<<<<
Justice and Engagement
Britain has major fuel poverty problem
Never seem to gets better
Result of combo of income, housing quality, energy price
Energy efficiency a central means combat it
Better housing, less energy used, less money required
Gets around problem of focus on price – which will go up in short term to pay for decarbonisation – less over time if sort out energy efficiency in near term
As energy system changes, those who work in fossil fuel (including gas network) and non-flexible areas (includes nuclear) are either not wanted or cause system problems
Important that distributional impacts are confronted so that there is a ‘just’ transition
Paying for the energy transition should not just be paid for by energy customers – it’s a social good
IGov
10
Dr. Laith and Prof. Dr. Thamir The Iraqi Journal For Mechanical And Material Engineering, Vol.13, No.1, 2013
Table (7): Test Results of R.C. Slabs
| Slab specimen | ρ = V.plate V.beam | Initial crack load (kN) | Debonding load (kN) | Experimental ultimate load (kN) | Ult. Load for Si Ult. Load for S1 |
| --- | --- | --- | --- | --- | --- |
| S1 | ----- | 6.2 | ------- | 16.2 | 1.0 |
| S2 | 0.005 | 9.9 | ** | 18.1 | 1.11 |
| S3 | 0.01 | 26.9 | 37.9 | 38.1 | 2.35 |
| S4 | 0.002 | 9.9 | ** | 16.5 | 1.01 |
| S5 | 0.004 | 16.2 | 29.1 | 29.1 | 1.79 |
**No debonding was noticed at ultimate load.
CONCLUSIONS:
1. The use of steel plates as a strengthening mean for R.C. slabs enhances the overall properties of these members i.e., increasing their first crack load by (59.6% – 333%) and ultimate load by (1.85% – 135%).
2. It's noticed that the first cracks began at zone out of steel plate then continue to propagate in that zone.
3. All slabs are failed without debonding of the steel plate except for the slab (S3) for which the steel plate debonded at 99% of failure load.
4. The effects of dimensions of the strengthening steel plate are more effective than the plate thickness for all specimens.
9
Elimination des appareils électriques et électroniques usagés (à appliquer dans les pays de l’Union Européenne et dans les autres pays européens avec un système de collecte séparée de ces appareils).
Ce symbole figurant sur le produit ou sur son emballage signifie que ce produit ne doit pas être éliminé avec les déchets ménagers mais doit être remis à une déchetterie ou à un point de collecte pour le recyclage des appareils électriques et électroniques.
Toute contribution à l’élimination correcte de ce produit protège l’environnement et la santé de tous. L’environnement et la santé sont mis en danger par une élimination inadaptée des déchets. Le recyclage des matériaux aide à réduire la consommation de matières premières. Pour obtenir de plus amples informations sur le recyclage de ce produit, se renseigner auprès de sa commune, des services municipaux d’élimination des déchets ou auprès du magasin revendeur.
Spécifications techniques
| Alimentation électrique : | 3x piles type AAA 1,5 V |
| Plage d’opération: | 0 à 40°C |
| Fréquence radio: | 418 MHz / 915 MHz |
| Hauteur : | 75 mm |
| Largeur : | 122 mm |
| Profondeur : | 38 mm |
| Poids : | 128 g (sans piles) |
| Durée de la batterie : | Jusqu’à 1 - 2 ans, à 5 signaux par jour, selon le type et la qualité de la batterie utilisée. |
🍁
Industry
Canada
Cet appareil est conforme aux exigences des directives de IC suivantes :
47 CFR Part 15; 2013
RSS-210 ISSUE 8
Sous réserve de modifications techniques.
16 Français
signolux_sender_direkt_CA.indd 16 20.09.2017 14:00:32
>>>>
Exercise objective:
Each line of the data that contains "housing" belongs in the answer.

Result:
Result of combo of income, housing quality, energy price
Better housing, less energy used, less money required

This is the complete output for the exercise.